### TASK INPUT:

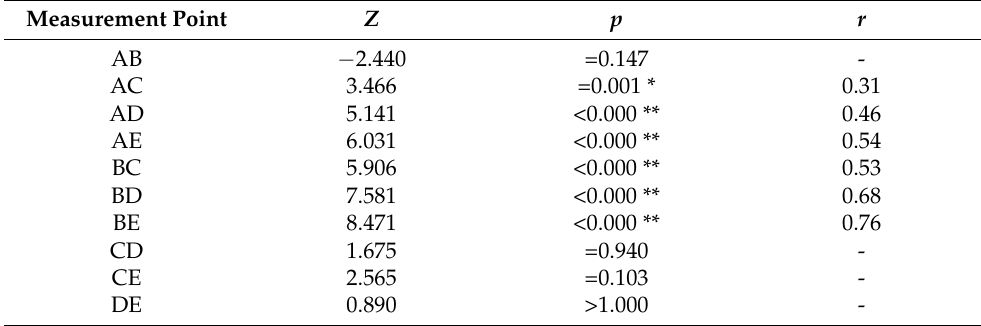
Table A6. Ceramic 5y_DD ( χ 2 (4) = 102.02; p < 0.000); N = 125.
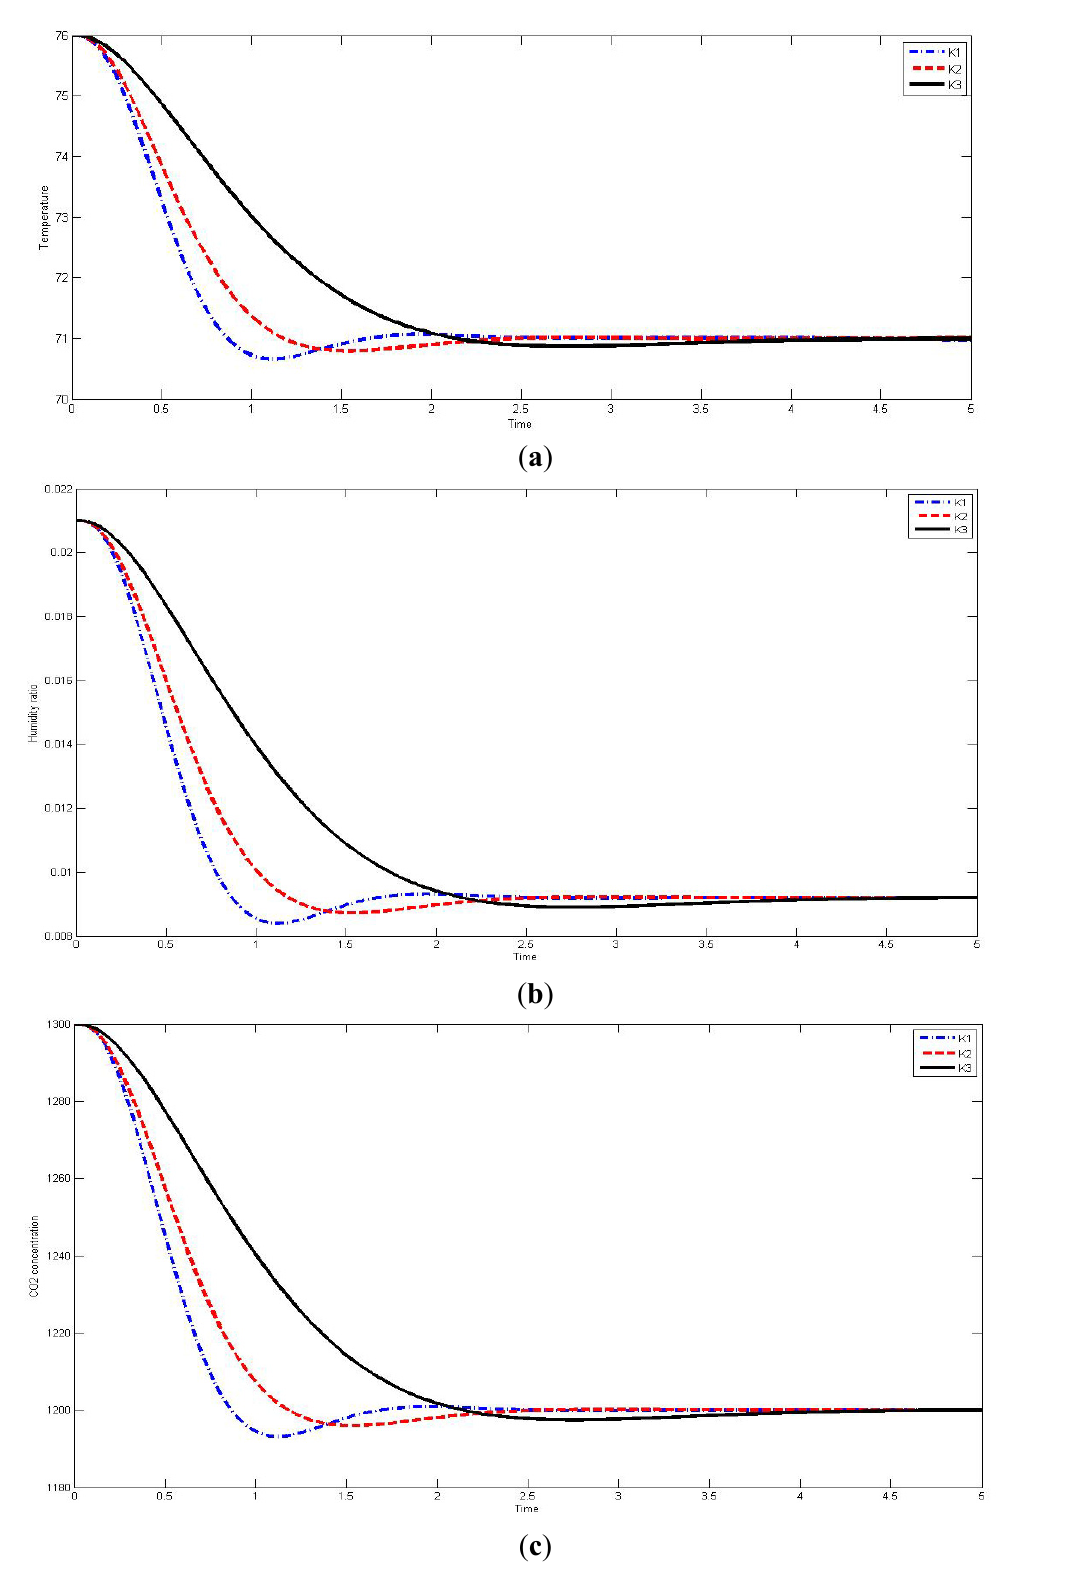
Figure 5. ( a ) Temperature response by LQR; ( b ) Humidity ratio response by LQR; ( c ) CO concentration response by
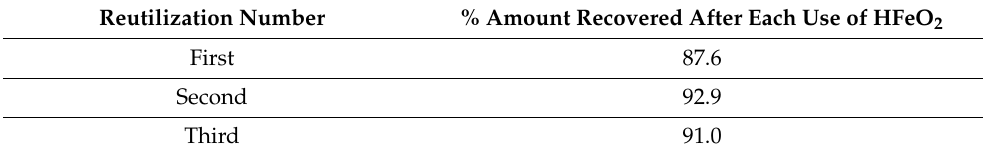
Table 3. Recovery percentage of the catalyst after use in the photo-Fenton oxidation for OMW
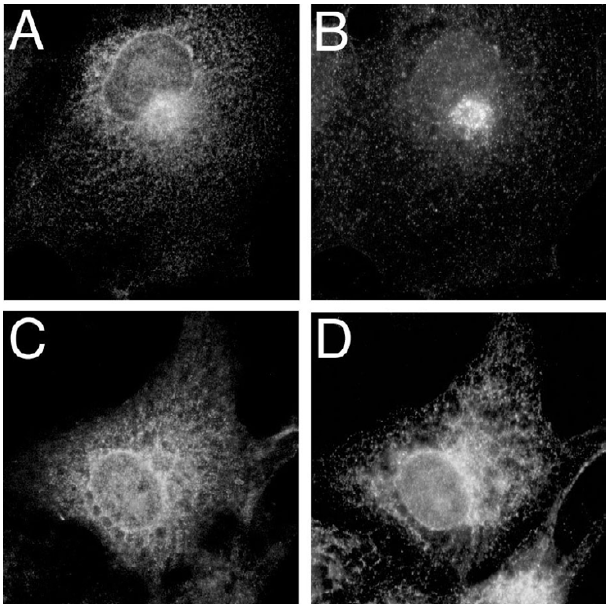
Figure 3 Localization of s α i2 to Golgi and ER membranes s α i2 was expressed in COS-7 cells. 48 h after transfection, cells on coverslips were fixed and processed for immunofluores- cence. Co-localization of s α i2 (A) and the Golgi protein, β - COP (B), was visualized after incubation of cells with the EE antibody and a rabbit polyclonal anti- β -COP antibody fol- lowed by Alexa 594 anti-mouse and Alexa 488 anti-rabbit antibodies. Co-localization of s α (C) and the endoplasmic i2 reticulum protein, protein disulfide isomerase (PDI) (D), was visualized after incubation of cells with the EE antibody and a rabbit polyclonal anti-PDI antibody followed by Alexa 594 anti-mouse and Alexa 488 anti-rabbit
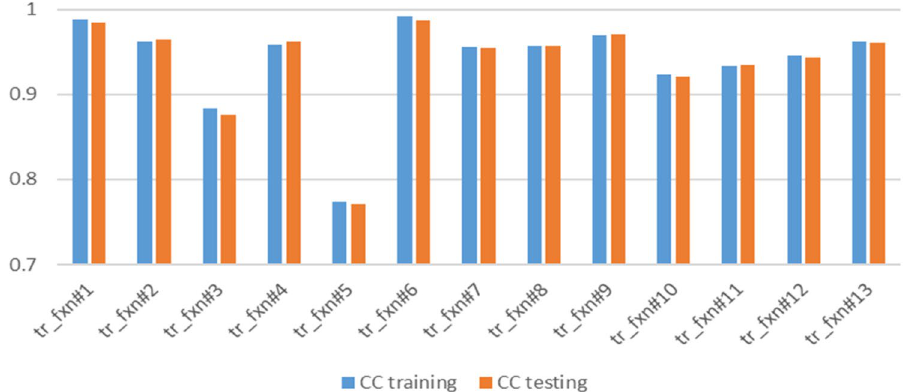
Figure 7. Sensitivity analysis on different training functions.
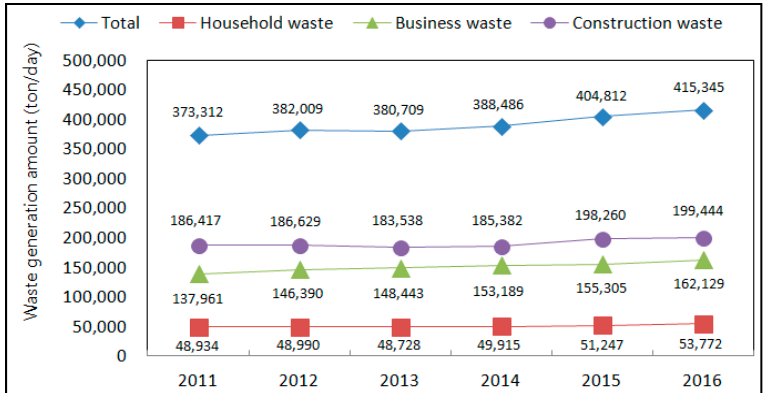
Figure 1. Changes in the waste material volume in Korea [1].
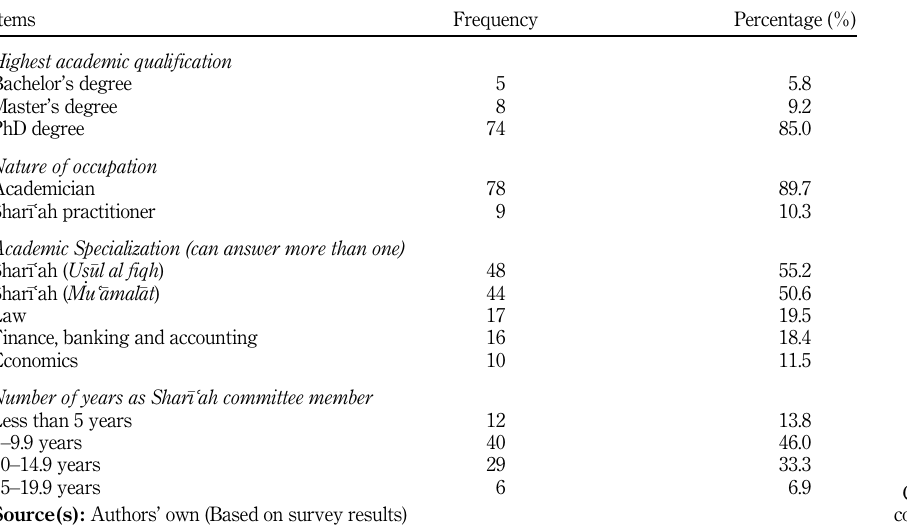
Table 2. Quality of Shar (cid:1) ı ʿ ah committee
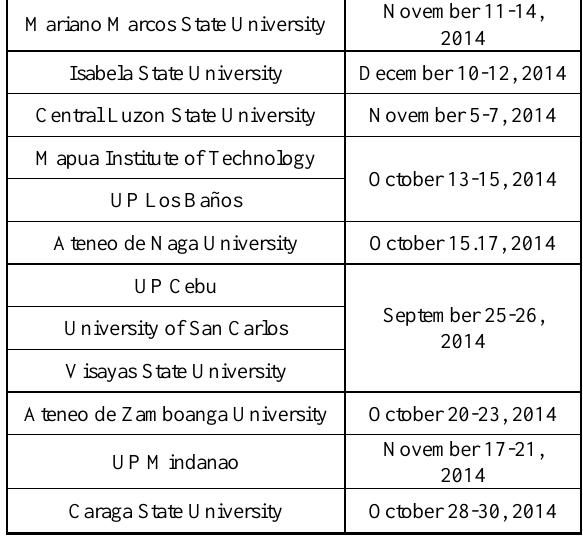
Table 1. Schedule of trainings conducted during the project's 1st year of implementation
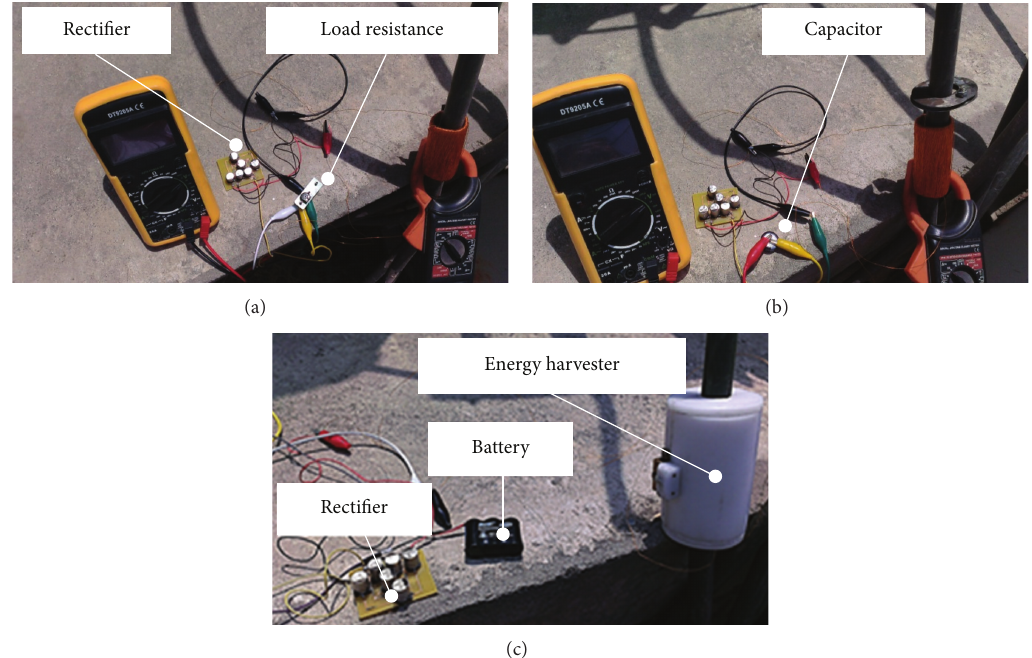
Figure 21: Photographs during voltage rectification and charging: (a) inductive energy harvester connected to a rectifier, (b) charging of a super capacitor with a harvester’s rectified voltage, and (c) charging of a rechargeable battery with a harvester’s rectified voltage.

### WHAT TO WORK ON:
Retype all the records exactly and keep out every picture.

### SOLUTION TO THIS TASK:
Table A6. Ceramic 5y_DD ( χ 2 (4) = 102.02; p < 0.000); N = 125.
Figure 5. ( a ) Temperature response by LQR; ( b ) Humidity ratio response by LQR; ( c ) CO concentration response by
Table 3. Recovery percentage of the catalyst after use in the photo-Fenton oxidation for OMW
Figure 3 Localization of s α i2 to Golgi and ER membranes s α i2 was expressed in COS-7 cells. 48 h after transfection, cells on coverslips were fixed and processed for immunofluores- cence. Co-localization of s α i2 (A) and the Golgi protein, β - COP (B), was visualized after incubation of cells with the EE antibody and a rabbit polyclonal anti- β -COP antibody fol- lowed by Alexa 594 anti-mouse and Alexa 488 anti-rabbit antibodies. Co-localization of s α (C) and the endoplasmic i2 reticulum protein, protein disulfide isomerase (PDI) (D), was visualized after incubation of cells with the EE antibody and a rabbit polyclonal anti-PDI antibody followed by Alexa 594 anti-mouse and Alexa 488 anti-rabbit
Figure 7. Sensitivity analysis on different training functions.
Figure 1. Changes in the waste material volume in Korea [1].
Table 2. Quality of Shar (cid:1) ı ʿ ah committee
Table 1. Schedule of trainings conducted during the project's 1st year of implementation
Figure 21: Photographs during voltage rectification and charging: (a) inductive energy harvester connected to a rectifier, (b) charging of a super capacitor with a harvester’s rectified voltage, and (c) charging of a rechargeable battery with a harvester’s rectified voltage.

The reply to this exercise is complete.